Keep in mind, in March of 1929 the stock market had a mini-crash, similar to what we saw after the mess of the markets a year ago. Not a full crash; but it was one hell of a drop. Things rebounded and as the market seemed to heal, people forgot or disregarded what had happened and over the summer things were nice and in September of that year, things hit a new high. Forwarding to October of 1929 and Kaboom! The market took a dive which nobody had foreseen. In point of fact, after the September rally, even more had figured that the good times were back, which made the October events-Black Thursday, where on October 24, prices fell sharply and people were selling like mad. Bankers got together, threw their money in, the selloff ceased and calm returned in time for the weekend. Then came Tuesday, October 29, and we know what happened then. (if not read up on it at your local library or do an Internet search and learn more). Part of what triggered the big crash was the nervousness which took over after the events of the 29th. When things looked better, people decided to get out. Sell their shares, rake in whatever profits they could. The result was Kaboom!

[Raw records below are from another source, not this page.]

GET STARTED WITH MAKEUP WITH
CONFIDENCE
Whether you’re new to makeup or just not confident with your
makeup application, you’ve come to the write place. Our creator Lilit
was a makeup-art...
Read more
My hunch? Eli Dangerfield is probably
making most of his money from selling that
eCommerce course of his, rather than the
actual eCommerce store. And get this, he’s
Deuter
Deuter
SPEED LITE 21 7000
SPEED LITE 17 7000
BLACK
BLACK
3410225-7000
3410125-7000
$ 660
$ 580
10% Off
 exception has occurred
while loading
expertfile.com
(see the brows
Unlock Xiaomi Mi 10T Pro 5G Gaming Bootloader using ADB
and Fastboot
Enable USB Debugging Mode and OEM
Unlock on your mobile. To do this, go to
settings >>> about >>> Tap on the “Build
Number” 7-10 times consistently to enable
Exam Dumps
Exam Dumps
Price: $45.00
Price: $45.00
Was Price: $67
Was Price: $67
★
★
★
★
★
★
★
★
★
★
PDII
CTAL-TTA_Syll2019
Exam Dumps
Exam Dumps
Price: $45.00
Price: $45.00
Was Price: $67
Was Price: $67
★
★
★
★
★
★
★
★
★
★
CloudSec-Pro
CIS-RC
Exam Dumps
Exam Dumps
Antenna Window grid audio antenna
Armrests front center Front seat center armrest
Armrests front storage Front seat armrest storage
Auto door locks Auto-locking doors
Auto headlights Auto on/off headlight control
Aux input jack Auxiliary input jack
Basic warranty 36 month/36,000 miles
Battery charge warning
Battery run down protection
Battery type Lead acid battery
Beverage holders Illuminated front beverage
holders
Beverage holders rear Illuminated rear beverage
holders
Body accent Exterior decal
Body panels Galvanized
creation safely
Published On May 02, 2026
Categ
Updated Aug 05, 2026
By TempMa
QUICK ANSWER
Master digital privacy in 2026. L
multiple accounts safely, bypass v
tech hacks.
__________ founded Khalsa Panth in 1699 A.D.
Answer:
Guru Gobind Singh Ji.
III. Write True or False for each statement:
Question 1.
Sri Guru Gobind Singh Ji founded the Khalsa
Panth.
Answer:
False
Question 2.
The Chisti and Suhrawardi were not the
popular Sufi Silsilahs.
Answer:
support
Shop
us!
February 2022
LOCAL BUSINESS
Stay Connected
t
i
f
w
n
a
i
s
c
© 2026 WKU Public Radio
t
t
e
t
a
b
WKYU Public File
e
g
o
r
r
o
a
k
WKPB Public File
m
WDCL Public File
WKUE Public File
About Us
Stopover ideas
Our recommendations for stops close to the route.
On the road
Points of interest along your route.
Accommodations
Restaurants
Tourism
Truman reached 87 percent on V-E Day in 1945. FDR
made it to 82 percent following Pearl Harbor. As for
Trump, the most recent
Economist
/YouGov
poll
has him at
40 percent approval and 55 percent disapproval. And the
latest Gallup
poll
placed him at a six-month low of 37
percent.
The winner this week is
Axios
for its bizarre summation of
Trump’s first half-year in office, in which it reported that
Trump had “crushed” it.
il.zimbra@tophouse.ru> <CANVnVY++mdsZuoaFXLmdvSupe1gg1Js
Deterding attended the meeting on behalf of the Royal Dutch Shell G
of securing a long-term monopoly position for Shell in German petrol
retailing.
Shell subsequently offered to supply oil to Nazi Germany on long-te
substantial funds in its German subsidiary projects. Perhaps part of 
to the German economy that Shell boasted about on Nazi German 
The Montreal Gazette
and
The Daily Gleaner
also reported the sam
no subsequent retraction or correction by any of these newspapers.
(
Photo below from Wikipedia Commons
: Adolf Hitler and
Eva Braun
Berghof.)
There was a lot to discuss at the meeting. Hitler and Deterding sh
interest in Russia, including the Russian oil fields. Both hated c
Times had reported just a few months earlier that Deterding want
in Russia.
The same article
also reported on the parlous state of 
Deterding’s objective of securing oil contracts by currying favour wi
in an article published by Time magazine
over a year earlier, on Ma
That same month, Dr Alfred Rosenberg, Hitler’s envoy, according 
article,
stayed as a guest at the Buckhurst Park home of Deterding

In November of '29 there was another dip, and the markets did poorly for a few years after.
A similar disaster could happen here if people who are invested in the market decide to get out now. That amount of selloff could conceivably cripple the market more than what we saw in that last drop.
Mind you, I am hoping the market will maintain its slow steady growth; but, I am not yet fully convinced we are thriving. The job market is still a wreck. costs are still high, people who have jobs have had salaries frozen, while their expenses have risen. A healthy stock market is not proof that all is well. Hopefully things will get better all around.